Preparing for an eye exam is a fairly easy process. Patients just need to remember to bring several key items and pieces of information for their - and their doctor’s - benefit:
- Your vision and health insurance information. Insurance information is a must at any doctor’s appointment. It’s particularly important, however, to remember to bring your vision insurance information in addition to your health insurance information - depending on the type of exam you’re undergoing and the reason for your visit, your regular health insurance may not cover your visit.
- Your current glasses or contacts (if applicable). Whether you wear these items full-time or only during certain activities, it’s important to bring any vision aids you wear to your appointment. Doing so will help eye doctors confirm whether or not the prescription in these aids is giving you the best vision possible. Your doctor may also want to confirm that your contacts, if you wear them, still properly fit. If they don’t, your doctor will want to carry out a new fitting to make sure your contacts are less likely to irritate or injure your eyes.
- New information about your eyes and eyesight. If you’ve experienced any changes in your vision since your last appointment, you’ll need to bring these changes up to your doctor so they can look into the matter. While some changes may indicate an ordinary change in vision, others may be symptoms of more serious developing eye problems.
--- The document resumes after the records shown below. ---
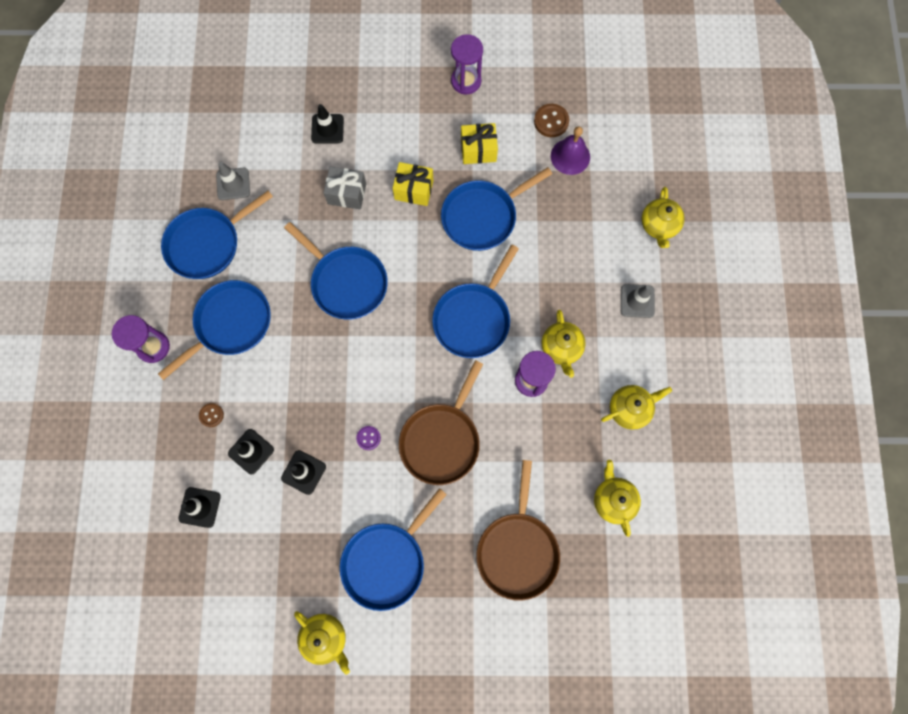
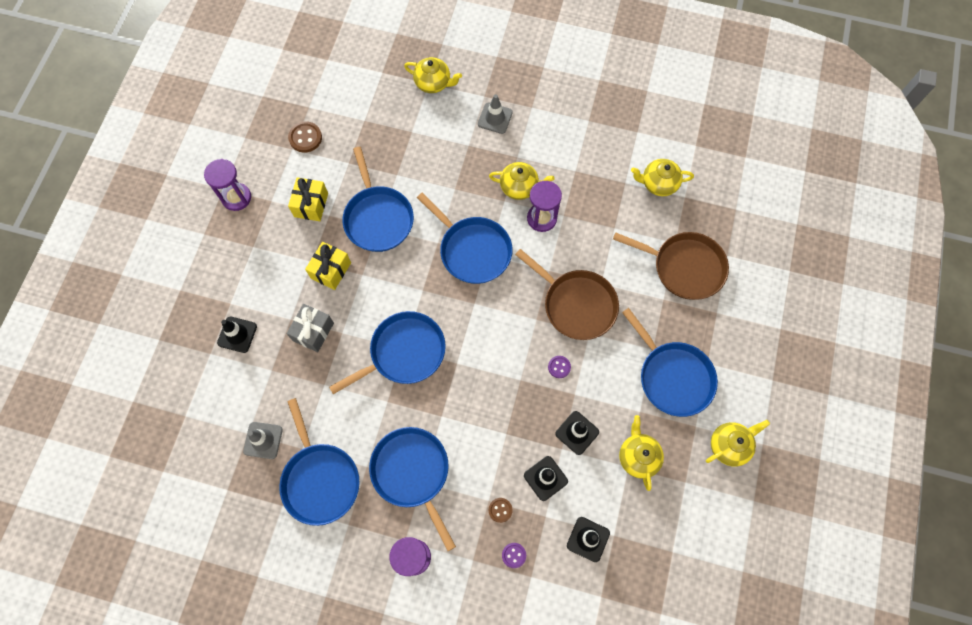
camera: 75 degrees left, 5 degrees down
purple bell [551,126,590,175] -> none
yellow teapot [601,385,672,430] -> yellow teapot moved to [619,415,664,491]
none -> purple button [502,543,526,568]

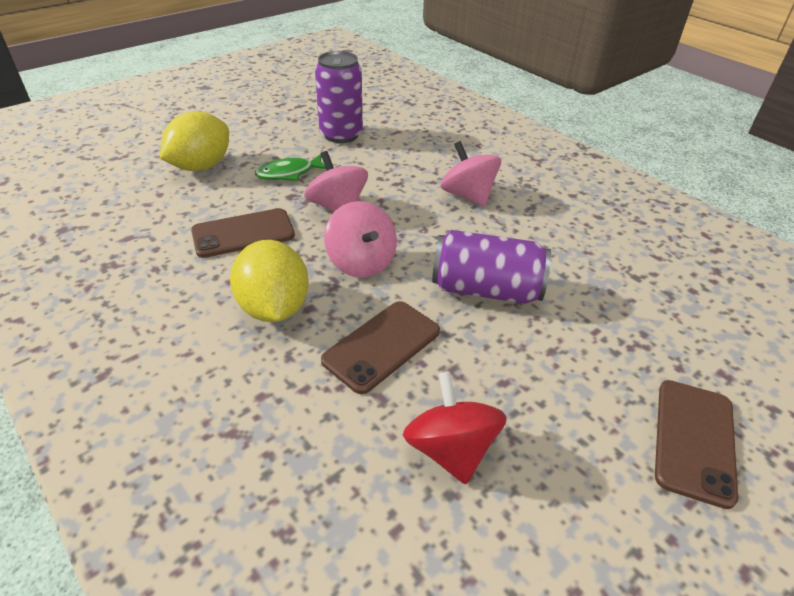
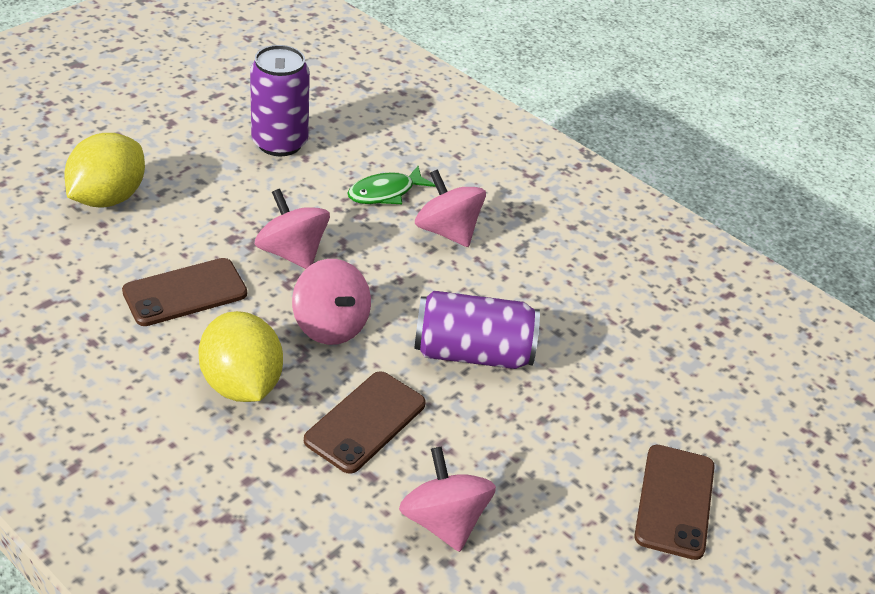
camera: 10 degrees left, 0 degrees up
green fish [255,154,326,181] -> green fish moved to [347,166,435,204]
red spinning top [403,372,507,485] -> pink spinning top [399,447,496,552]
- New information about your health. Think that your ophthalmologist/ optometrist only wants to hear about your eyes? Think again. In addition to examining your eye, your eye doctor is responsible for making sure your overall health isn’t affecting your vision. To help them do this, patients are encouraged to bring:
- A list of any medications you’re taking (not just prescription), as certain medications can affect our vision and eyes
- Updates on any new health issues that have developed, as well as any recent injuries, operations, or illnesses you’ve experienced lately
- Any new information you may have about your family’s history of eye problems, such as cases of glaucoma or cataracts in close relatives
- Sunglasses - and maybe a driving buddy. Eye dilation is a basic component of most eye exams. However, the eye dilation process makes our eyes much more sensitive to light, and often makes it much harder to see clearly. Because of this, it’s important that patients bring sunglasses to ensure they’ll be able to protect their eyes after an appointment. Patients who know they have particularly strong reactions to eye dilation are also advised to bring a friend or family who can drive them home after the procedure to their appointment.